Телефон трезвонил, не переставая, упорно вгоняя мне в черепную коробку длинные, истошные назойливые гудки. Похмельный сон не хотел отпускать, он цеплялся за меня мохнатыми когтистыми лапами, обволакивал вязким винным туманом. Я скорчился, забился в подушку и натянул на голову одеяло, но настырные звонки подобрались, прицелились, насквозь прострелили ткань и войлок и бесцеремонно выдернули меня из сна. Вяло бранясь про себя, я потащился к телефону.

— Ну, как она? — не утруждая себя приветствиями, осведомился глумливый голос.

— Какая "она"?! — завёлся я. — Кто говорит?

— Не узнал? — голос в трубке хихикнул. — А это, между тем, твой куратор.

— Ты... Ты... Знаешь что... — я осёкся. Злость душила меня, не давая выхода словам, забивая их на взлёте обратно в глотку.

— Пока не знаю, — ернически признался собеседник. — Но ты ведь расскажешь мне, не правда ли? Итак, понравилась ли тебе брюнеточка?

— Да пошёл ты.

— Уже иду, — отозвался голос в трубке. Глумливые нотки из него вдруг исчезли. — Жди гостя, через десять минут буду. Нам надо поговорить.
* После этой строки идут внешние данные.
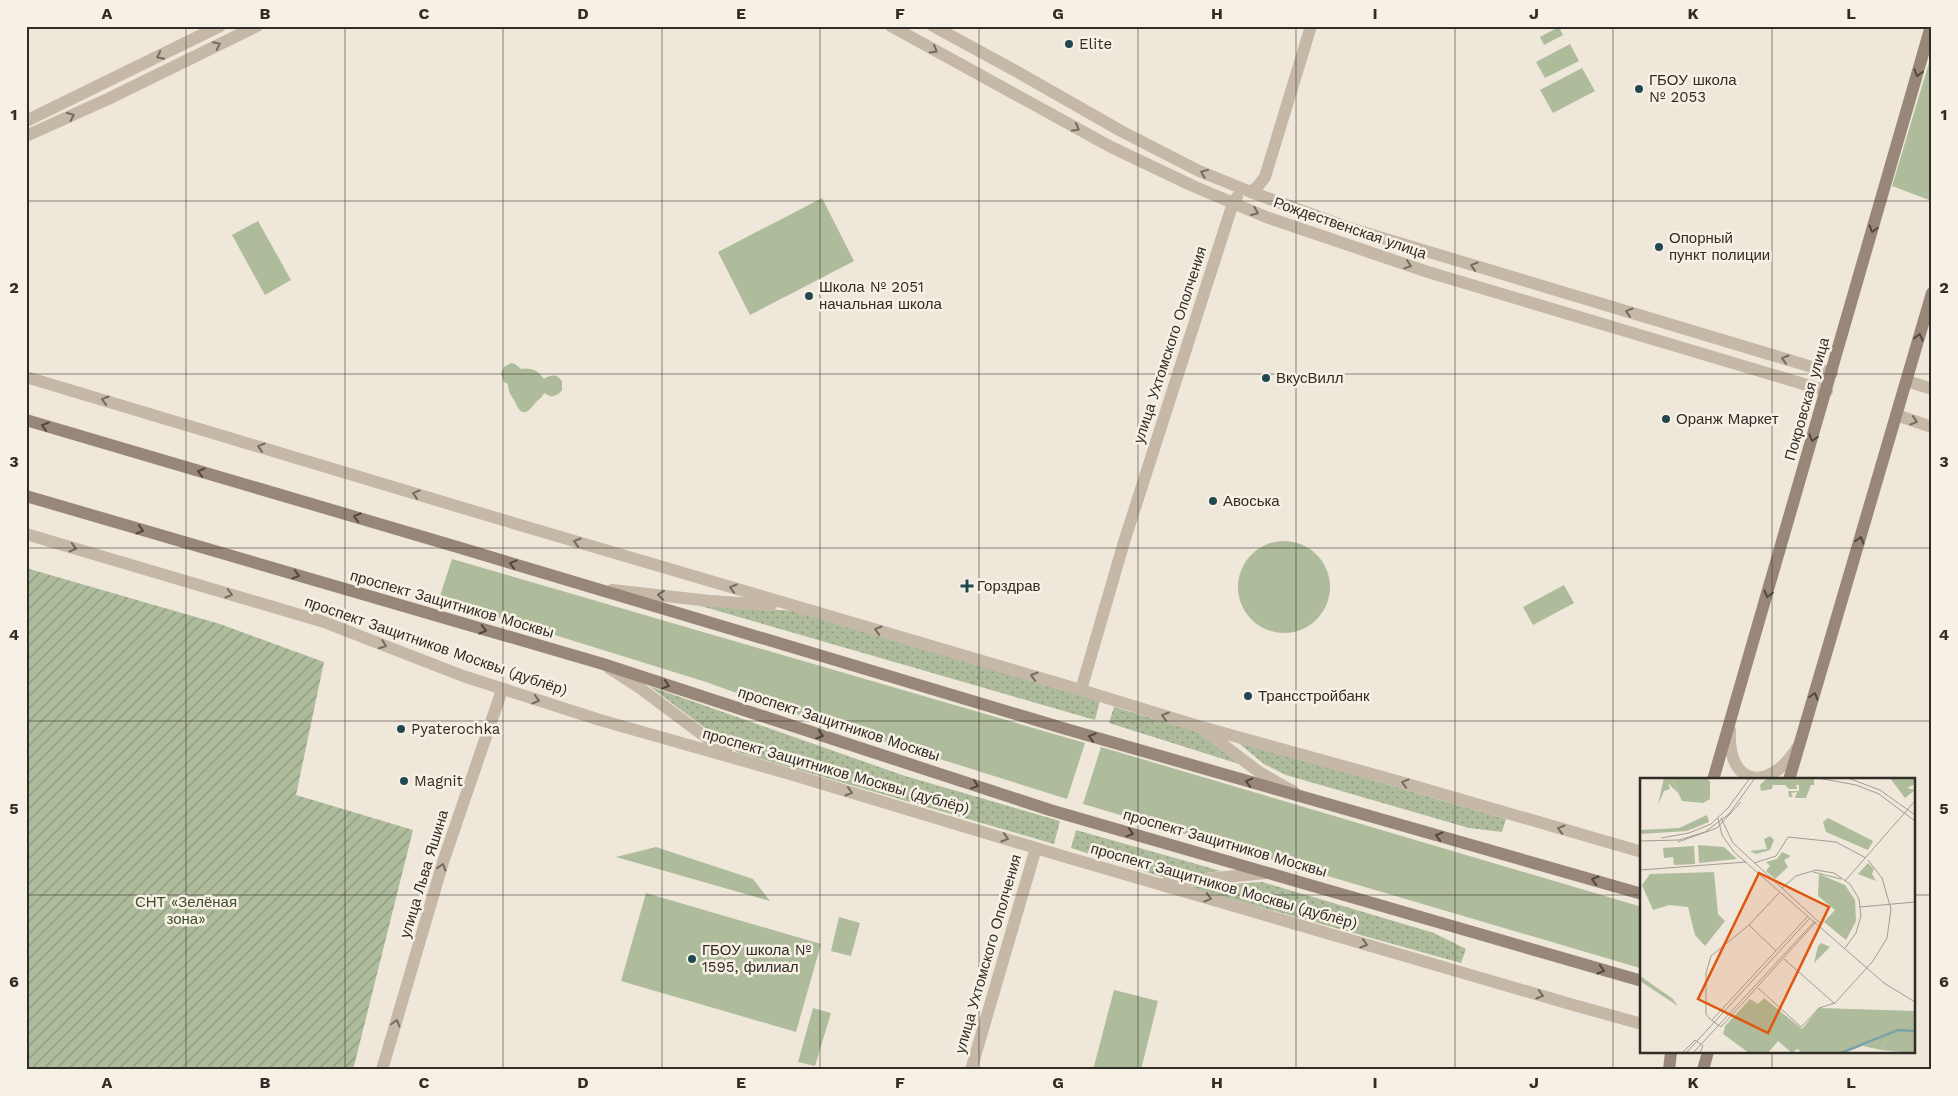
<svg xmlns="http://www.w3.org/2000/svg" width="1958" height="1096" viewBox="0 0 1958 1096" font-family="'Work Sans',sans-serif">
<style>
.grass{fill:url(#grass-dots)}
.park{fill:#aebc9c}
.garden{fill:url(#garden-furrows)}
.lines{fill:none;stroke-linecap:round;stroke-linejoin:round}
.minor{stroke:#c5b8a7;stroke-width:12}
.tertiary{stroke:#c5b8a7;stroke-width:12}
.secondary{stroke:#988779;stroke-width:12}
.oneway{stroke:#746b61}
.oneway2{stroke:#514740}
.grid{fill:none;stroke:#322c27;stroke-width:1;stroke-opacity:0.55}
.poi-dot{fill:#21484f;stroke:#f7f0e5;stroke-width:2}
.labels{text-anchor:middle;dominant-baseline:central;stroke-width:5;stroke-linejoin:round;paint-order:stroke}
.poi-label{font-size:15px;fill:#322c27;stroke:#f7f0e5;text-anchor:start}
.street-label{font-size:15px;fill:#322c27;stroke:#f7f0e5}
.park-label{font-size:15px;fill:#3f4e2d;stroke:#f7f0e5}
.inset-river{fill:none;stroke:#7ca2a8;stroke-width:2.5}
.inset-road{fill:none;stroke:#a39c92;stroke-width:1}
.view{fill:#df570d;fill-opacity:0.15;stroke:#df570d;stroke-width:2.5}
.inset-edge{fill:none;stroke:#322c27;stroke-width:2.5}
.neatline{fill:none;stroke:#322c27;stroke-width:2}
.grid-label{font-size:16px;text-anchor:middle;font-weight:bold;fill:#322c27}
</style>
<defs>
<pattern id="grass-dots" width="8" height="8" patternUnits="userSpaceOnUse" patternTransform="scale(1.25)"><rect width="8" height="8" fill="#aebc9c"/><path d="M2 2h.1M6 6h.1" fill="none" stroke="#8e997f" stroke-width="1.8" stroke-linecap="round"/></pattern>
<pattern id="garden-furrows" width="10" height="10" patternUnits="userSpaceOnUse" patternTransform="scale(1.25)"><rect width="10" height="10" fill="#aebc9c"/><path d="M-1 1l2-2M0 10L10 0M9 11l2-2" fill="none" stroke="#8e997f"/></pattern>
</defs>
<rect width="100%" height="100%" fill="#eee7da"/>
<path class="grass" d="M694,604L796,611L1100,700L1095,720Z
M649,686L905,776L1060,821L1054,844L737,752Z
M1114,707L1199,732L1239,764L1109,723Z
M1235,740L1506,819L1502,832L1469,828L1286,775L1264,764Z
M1076,830L1221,871L1165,878L1071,848Z
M1262,882L1434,933L1466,949L1461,963L1188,887Z"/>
<path class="park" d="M1559,27L1563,35L1544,45L1540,37Z
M1570,44L1579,61L1545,78L1536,62Z
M1932,53V201L1892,186Z
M1582,68L1595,91L1553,113L1540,90Z
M822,198L854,261L750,315L718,252Z
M258,221L291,280L265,295L232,235Z
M511,363L515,364L521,369C531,367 538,370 544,379C551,374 557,374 562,381V390C557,397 551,398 544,393C542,398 539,399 536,402C528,413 522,418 515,402C512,396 508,393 508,384L504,382L501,374L504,367Z
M1238 587a46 46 0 1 1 92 0a46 46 0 1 1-92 0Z
M452,559L1085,743L1067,799L784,710L706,682L439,599Z
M1564,585L1574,603L1533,625L1523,607Z
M1101,747L1642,907L1640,968L1083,804Z
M656,847L753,879L770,901L616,857Z
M646,893L821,944L796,1032L621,981Z
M839,917L860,923L851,956L831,951Z
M1114,990L1158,1001L1141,1070H1093Z
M813,1008L831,1013L815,1066L798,1062Z"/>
<path class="garden" d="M26,568L220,624L324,662L296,795L413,830L353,1070H26Z"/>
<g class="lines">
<path class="minor" d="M1251,192L1258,186L1265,177L1311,26"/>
<path class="tertiary" d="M891,26L1111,147L1193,186L1266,217L1428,272L1827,391
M933,26L1014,70L1121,131L1199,171L1251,192L1346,227L1832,373
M26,121L220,26
M26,136L108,99L257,26
M26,377L513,523L1081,690L1198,726L1397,781L1642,852
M1907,381L1932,389
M1896,415L1932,427
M26,534L324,622L463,676L600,720L790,774L1059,855L1570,1004L1642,1024
M612,590L710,601L771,605
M609,668L640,688L727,753
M1081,690L1124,542L1233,203L1237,197
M1730,730C1727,788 1770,792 1797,748
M1205,731L1259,772L1294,792
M1166,883L1266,873
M382,1070L443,862L502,690
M971,1070L1036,848"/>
<path class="secondary" d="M26,420L454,546L1066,729L1642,894
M26,496L603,664L1050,810L1642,981
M1713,780L1931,26
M1789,780L1932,293
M1669,1070L1671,1052
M1703,1070L1708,1052"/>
</g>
<defs><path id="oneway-chevron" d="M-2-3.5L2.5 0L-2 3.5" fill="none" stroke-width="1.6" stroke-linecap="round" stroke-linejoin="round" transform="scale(1.25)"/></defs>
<g class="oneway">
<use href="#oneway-chevron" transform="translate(217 45) rotate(-26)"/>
<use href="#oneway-chevron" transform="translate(934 50) rotate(30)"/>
<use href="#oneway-chevron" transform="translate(160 56) rotate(154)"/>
<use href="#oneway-chevron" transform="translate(71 116) rotate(-25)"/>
<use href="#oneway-chevron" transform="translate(1076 128) rotate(28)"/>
<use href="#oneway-chevron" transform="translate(1204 173) rotate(-158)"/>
<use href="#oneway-chevron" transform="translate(1255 212) rotate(23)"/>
<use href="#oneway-chevron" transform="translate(1408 265) rotate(18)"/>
<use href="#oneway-chevron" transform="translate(1474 266) rotate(-163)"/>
<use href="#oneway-chevron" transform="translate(1629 312) rotate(-163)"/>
<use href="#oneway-chevron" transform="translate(1785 359) rotate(-163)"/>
<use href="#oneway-chevron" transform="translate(105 400) rotate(-163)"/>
<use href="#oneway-chevron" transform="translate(1914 421) rotate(17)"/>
<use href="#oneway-chevron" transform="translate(261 447) rotate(-163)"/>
<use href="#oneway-chevron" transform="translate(416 494) rotate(-163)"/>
<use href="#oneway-chevron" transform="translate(577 542) rotate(-164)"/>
<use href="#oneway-chevron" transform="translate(73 548) rotate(16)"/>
<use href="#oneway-chevron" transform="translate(733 588) rotate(-164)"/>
<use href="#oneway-chevron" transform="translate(229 594) rotate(16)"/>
<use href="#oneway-chevron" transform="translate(661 595) rotate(-174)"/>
<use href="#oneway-chevron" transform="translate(878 630) rotate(-164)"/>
<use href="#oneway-chevron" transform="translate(383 645) rotate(21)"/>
<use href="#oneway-chevron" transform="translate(1034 676) rotate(-164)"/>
<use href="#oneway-chevron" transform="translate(536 700) rotate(17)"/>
<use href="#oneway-chevron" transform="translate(1165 716) rotate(-163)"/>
<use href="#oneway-chevron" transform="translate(1405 783) rotate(-164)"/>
<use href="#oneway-chevron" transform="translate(849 792) rotate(17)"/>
<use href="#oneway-chevron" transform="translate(1561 829) rotate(-164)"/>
<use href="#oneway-chevron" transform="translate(1005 838) rotate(17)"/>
<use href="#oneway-chevron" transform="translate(442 867) rotate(-73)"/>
<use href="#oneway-chevron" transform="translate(1208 898) rotate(17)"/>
<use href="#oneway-chevron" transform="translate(1364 944) rotate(16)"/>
<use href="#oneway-chevron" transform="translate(1540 995) rotate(16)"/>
<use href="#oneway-chevron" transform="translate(396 1023) rotate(-74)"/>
</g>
<g class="oneway2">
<use href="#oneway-chevron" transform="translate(1918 73) rotate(106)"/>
<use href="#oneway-chevron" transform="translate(1873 229) rotate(106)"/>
<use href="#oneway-chevron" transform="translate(1919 337) rotate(-75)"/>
<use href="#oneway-chevron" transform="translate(45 426) rotate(-164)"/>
<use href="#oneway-chevron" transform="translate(1813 438) rotate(106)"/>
<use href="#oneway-chevron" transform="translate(201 472) rotate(-164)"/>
<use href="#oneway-chevron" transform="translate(357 517) rotate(-164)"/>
<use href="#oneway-chevron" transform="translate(140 530) rotate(16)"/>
<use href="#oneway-chevron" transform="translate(1860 540) rotate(-74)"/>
<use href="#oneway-chevron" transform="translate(513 564) rotate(-163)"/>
<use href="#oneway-chevron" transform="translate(296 575) rotate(16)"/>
<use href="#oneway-chevron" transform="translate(1768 594) rotate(106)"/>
<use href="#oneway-chevron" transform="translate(483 630) rotate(16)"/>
<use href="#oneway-chevron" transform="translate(666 685) rotate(18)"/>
<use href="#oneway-chevron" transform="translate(1814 696) rotate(-74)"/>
<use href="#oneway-chevron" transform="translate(820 735) rotate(18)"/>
<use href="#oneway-chevron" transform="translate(1092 737) rotate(-164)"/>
<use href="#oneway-chevron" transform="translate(1249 782) rotate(-164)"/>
<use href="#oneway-chevron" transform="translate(975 785) rotate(18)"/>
<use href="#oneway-chevron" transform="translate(1130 833) rotate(17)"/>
<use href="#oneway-chevron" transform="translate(1439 836) rotate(-164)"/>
<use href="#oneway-chevron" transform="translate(1595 880) rotate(-164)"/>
<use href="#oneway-chevron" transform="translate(1601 970) rotate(16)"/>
</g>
<path class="grid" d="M186,26V1070M345,26V1070M503,26V1070M662,26V1070M820,26V1070M979,26V1070M1138,26V1070M1296,26V1070M1455,26V1070M1613,26V1070M1772,26V780M26,201H1932M26,374H1932M26,548H1932M26,721H1932M26,895H1642M1914,895H1932M1772,1052V1070"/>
<g class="poi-dot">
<circle cx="1069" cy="44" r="5"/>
<circle cx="1639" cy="89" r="5"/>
<circle cx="1659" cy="247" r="5"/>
<circle cx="809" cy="296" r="5"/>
<circle cx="1266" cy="378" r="5"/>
<circle cx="1666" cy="419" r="5"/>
<circle cx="1213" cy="501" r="5"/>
<path d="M964.5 578.5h5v5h5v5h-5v5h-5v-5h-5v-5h5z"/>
<circle cx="1248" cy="696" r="5"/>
<circle cx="401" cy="729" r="5"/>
<circle cx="404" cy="781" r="5"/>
<circle cx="692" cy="959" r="5"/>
</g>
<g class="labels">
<g class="poi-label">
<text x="1079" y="44">Elite</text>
<text x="1649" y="80">ГБОУ школа<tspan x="1649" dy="17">№ 2053</tspan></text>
<text x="1669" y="238">Опорный<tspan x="1669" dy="17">пункт полиции</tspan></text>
<text x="819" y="287">Школа № 2051<tspan x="819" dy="17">начальная школа</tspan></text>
<text x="1276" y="378">ВкусВилл</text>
<text x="1676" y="419">Оранж Маркет</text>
<text x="1223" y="501">Авоська</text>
<text x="977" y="586">Горздрав</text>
<text x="1258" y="696">Трансстройбанк</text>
<text x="411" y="729">Pyaterochka</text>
<text x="414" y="781">Magnit</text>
<text x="702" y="950">ГБОУ школа №<tspan x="702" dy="17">1595, филиал</tspan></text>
</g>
<g class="street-label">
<text transform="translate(1350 228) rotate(19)">Рождественская улица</text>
<text transform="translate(1170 345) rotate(-72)">улица Ухтомского Ополчения</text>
<text transform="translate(1807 399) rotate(-74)">Покровская улица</text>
<text transform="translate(452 604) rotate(16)">проспект Защитников Москвы</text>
<text transform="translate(436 646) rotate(19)">проспект Защитников Москвы (дублёр)</text>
<text transform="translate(839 724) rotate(18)">проспект Защитников Москвы</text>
<text transform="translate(836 771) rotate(16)">проспект Защитников Москвы (дублёр)</text>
<text transform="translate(1225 843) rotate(16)">проспект Защитников Москвы</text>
<text transform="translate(424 874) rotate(-73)">улица Льва Яшина</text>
<text transform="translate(1224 886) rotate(16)">проспект Защитников Москвы (дублёр)</text>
<text transform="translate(988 954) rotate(-74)">улица Ухтомского Ополчения</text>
</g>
<g class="park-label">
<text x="186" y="902">СНТ «Зелёная<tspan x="186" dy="17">зона»</tspan></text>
</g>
</g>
<g transform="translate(1640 778)">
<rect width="275" height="275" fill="#eee7da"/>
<path d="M67,37L69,44L47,53L0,56V52L39,50ZM188,40L233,63L228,72L186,54L183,44ZM130,58L134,62L130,72L116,76L110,73L127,71L124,61ZM58,67L84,69L97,81L59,85ZM54,68L55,86L34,87L33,79L24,80L23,70ZM74,94L78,136L85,143L65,168L55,157L48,129L29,127L13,132L2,107L10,96ZM263,259L275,261V275L241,272L248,260Z" fill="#aebc9c"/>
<path d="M24,0H31L38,15L28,5L30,11L24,13L18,27ZM127,0L156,6L157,11H149L144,6H133L132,11L121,13L120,7ZM159,4H172L166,20H155L157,14L151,15L153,19H149L148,13H159ZM0,198L33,221L38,228L0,203ZM259,252L275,254V261L248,260L241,272L223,268Z" fill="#aebc9c"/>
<path d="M31,0H67L70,4V21L63,25L42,23ZM250,0H275V6L267,10L275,12L265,20Z" fill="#aebc9c"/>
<path d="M125,0H174V7H134ZM142,74L151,78L144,82L148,89L135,101L126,93L130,88L126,84L137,81ZM228,85L234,91L232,96L236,103L218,96ZM179,96L205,107L215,122L216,143L206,162L184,144L195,132L178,118ZM181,165L190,169L174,185L178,168Z" fill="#aebc9c"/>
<path d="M124,220L162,251L179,230L275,233V254L259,252L204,275H163L157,271L152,275L138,263L128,275H109L83,256L85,248L110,221L118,226Z" fill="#aebc9c"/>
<path class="inset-river" d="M201,275L258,252L275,253"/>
<path class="inset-road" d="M178,0L216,7L239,16L275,43M208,0L240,12L275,37M78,40L82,57L94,74L244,205L275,224M81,40L93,65L181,146M21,60L49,55L71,46L88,30L110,0M0,63L39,62L65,54L89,36L115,0M38,64L77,50L101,24M114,85L136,78L148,59L196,64L226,80M0,92L106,84M173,94L201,101M205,103L275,23M142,110L156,98L176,92L194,95L210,106L219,121L221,138L216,155L205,170M139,115L109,147L71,178L66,195V236L70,241L81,249L176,144M220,129L275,124M109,147L136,173M144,181L194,225M118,210L161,249L179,230L195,225L233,183L247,160L251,131L242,100L228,82M72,242L168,138M42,275L55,262L63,268L60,275M46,275L169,141M53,275L174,144"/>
<path class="view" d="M119,95L189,129L128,255L58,221Z"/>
<rect width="275" height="275" class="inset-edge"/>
</g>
<rect width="1958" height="1096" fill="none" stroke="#f7f0e5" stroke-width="55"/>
<rect x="28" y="28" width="1902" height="1040" class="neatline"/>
<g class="grid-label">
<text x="107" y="19">A</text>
<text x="265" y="19">B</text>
<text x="424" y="19">C</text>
<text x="583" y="19">D</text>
<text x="741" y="19">E</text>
<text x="900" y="19">F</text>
<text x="1058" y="19">G</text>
<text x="1217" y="19">H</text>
<text x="1375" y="19">I</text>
<text x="1534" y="19">J</text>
<text x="1693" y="19">K</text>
<text x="1851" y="19">L</text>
<text x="14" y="120">1</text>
<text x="1944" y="120">1</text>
<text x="14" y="293">2</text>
<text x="1944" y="293">2</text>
<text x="14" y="467">3</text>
<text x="1944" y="467">3</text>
<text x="14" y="640">4</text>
<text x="1944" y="640">4</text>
<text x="14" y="814">5</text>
<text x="1944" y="814">5</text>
<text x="14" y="987">6</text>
<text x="1944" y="987">6</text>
<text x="107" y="1088">A</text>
<text x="265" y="1088">B</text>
<text x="424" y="1088">C</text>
<text x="583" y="1088">D</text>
<text x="741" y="1088">E</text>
<text x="900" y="1088">F</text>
<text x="1058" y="1088">G</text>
<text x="1217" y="1088">H</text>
<text x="1375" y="1088">I</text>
<text x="1534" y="1088">J</text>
<text x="1693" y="1088">K</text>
<text x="1851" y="1088">L</text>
</g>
</svg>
— Я не желаю с тобой разговаривать, — заорал я. — Ты понял? Ты...

Трубка ответила короткими гудками.

Ровно через десять минут я открыл Лопухову дверь. Молча отстранился, пропуская вовнутрь. Злость и неприязнь душили меня, я собирался высказать всё, что о нём думаю, и выставить его за порог.

— Ну и бардак, — брезгливо сказал визитёр, оглядевшись. — Даже хуже, чем я предполагал. Да и хозяин выглядит под стать обиталищу. Что, друг мой Олежка, была бурная ночь? На вот, поправься.

Витька извлёк из-за пазухи чёрного, до пят, плаща поллитровку и протянул мне. Я сглотнул слюну. Выпить мне было нужно, необходимо. Проклятье, я не хотел брать водку из его рук! Я...

— Пойдём на кухню, — сказал я угрюмо. — Стаканы сейчас соображу. Зажрать только нечем.

— Я не собираюсь зажирать, — с прежней брезгливостью сообщил Лопух. — И пить не стану. Но ты давай, не стесняйся. Опохмелись, а потом мы поговорим. У меня к тебе предложение.

 

Я сидел на незастеленной кровати, исподлобья глядел на развалившегося в продавленном велюровом кресле Лопуха и мучительно размышлял, издевается он надо мной или говорит всерьёз. То, что он назвал предложением, было нелепо. Это было несуразно и дико, ничего более идиотского в жизни я не слыхал.